Your task: Repeat only the stretch of lines below that runs from the line with "[308,183,339,192] uma //" through the line with "[451,298,497,306] marca. ->", unaltered.

Material for this exercise:

# # # # # # #

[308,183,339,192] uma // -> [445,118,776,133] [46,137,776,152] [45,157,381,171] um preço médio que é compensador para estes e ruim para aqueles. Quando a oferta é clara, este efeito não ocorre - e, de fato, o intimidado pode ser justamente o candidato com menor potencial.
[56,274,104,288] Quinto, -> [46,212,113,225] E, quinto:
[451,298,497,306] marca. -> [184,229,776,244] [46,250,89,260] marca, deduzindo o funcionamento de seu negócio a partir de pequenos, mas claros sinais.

# # # # # # #

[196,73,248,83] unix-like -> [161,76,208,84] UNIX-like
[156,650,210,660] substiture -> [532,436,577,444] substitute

# # # # # # #

Exercise answer:
[308,183,339,192] uma // -> [445,118,776,133] [46,137,776,152] [45,157,381,171] um preço médio que é compensador para estes e ruim para aqueles. Quando a oferta é clara, este efeito não ocorre - e, de fato, o intimidado pode ser justamente o candidato com menor potencial.
[56,274,104,288] Quinto, -> [46,212,113,225] E, quinto:
[451,298,497,306] marca. -> [184,229,776,244] [46,250,89,260] marca, deduzindo o funcionamento de seu negócio a partir de pequenos, mas claros sinais.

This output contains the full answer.